Understanding asset based charges

A friend of mine has started a 401k program for her employees recently and she says she is paying a number of fees pertaining to it. Among these, she mentions something called the asset based charges. What are these and is there any way I can avoid these charges when I set up my 401k account?- Gina Williams, Fort Lauderdale- starting up a pet care service and veterinary service.

Gina, many 401k plan providers do charge different types of fees when they set and manage your plan. Some of them are quite transparent and upfront about these and they let you know exactly what fees they charge and why. There are others who may be advertising no fee or low fees yet charging these and many other fees, and you end up paying them without even knowing that you are doing so. A good way to avoid hidden fees like these is to opt for a small business 401k plan provider like https://www.401keasy.com/, where the focus is on client needs and client satisfaction. Another advantage of going with https://www.401keasy.com/ is their easily customizable plans, their excellent support and comprehensive mutual funds offerings. Now, let’s give you a quick understanding of what these asset based charges are.

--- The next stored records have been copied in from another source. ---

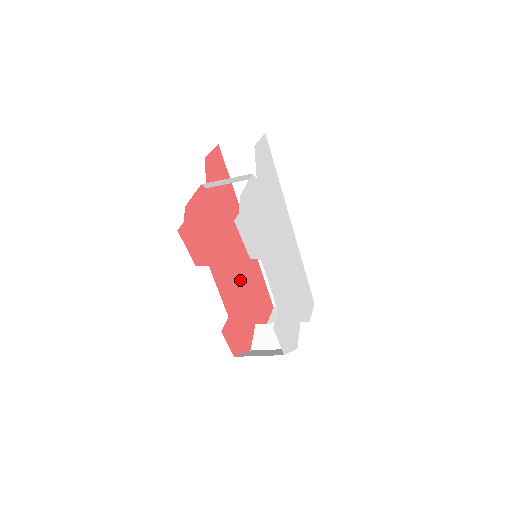
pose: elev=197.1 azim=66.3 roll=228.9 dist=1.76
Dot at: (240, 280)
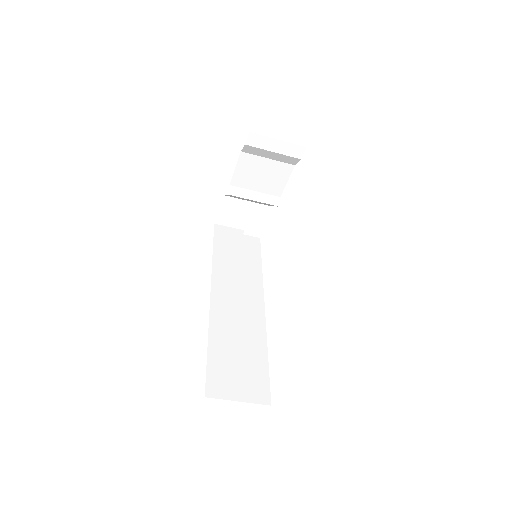
Dot at: occluded
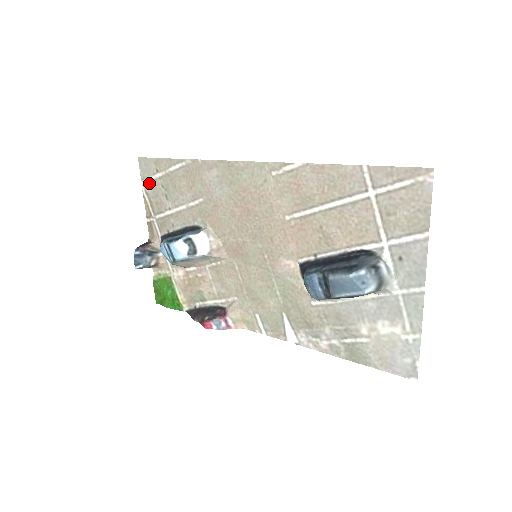
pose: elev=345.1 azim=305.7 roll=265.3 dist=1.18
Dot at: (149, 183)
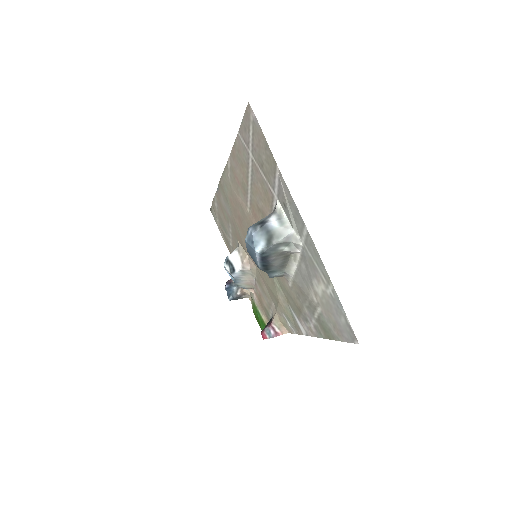
Dot at: (219, 227)
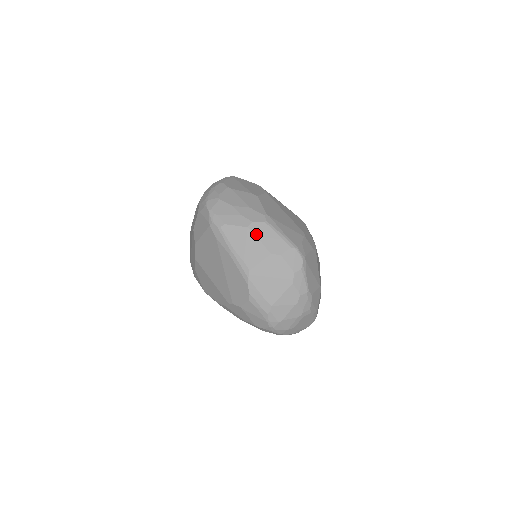
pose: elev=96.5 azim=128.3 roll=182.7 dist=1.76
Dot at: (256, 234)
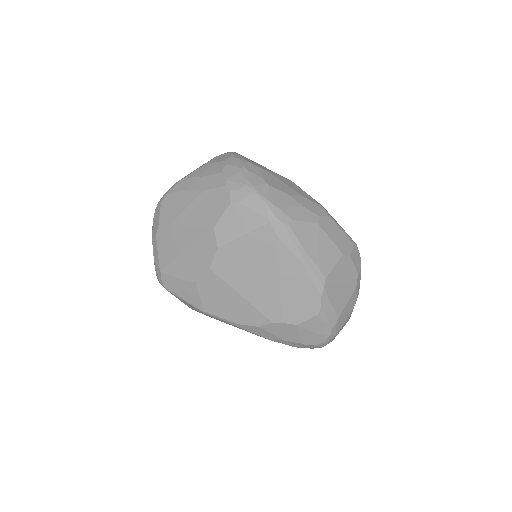
Dot at: (326, 232)
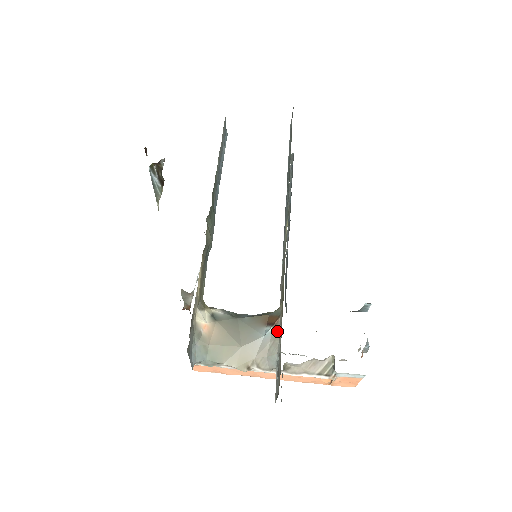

Asset based fees are charged against all of the assets you have in your 401k. They come out of the employee account balance. Usually, they are charged as a specific percentage  of the account balance, debited annually. For instance, your 401k provider may charge your 1% as asset based charges meaning that $1 out of every $100 in account balance goes to him in the form of this fee. Clearly, you can see that the provider is making money when your asset based charges are high.

So what are these fees typically used for? Well, you may think that any fee charged by your 401k provider goes toward money management. But with asset based charges, this is not all that this money is used for. They may also be paying for financial advisors, third party administrators record maintenance, investment management and more. A mutual fund that is charging asset based fees may keep a part of the money collected for its money management, forward a part to financial advisors, earmark another part for other parties to be paid through the record keeper and so on.

The best thing for you to do is check thoroughly to ensure that your 401k provider specifically guarantees ‘no asset based’ charge, if you are keen to avoid these costs.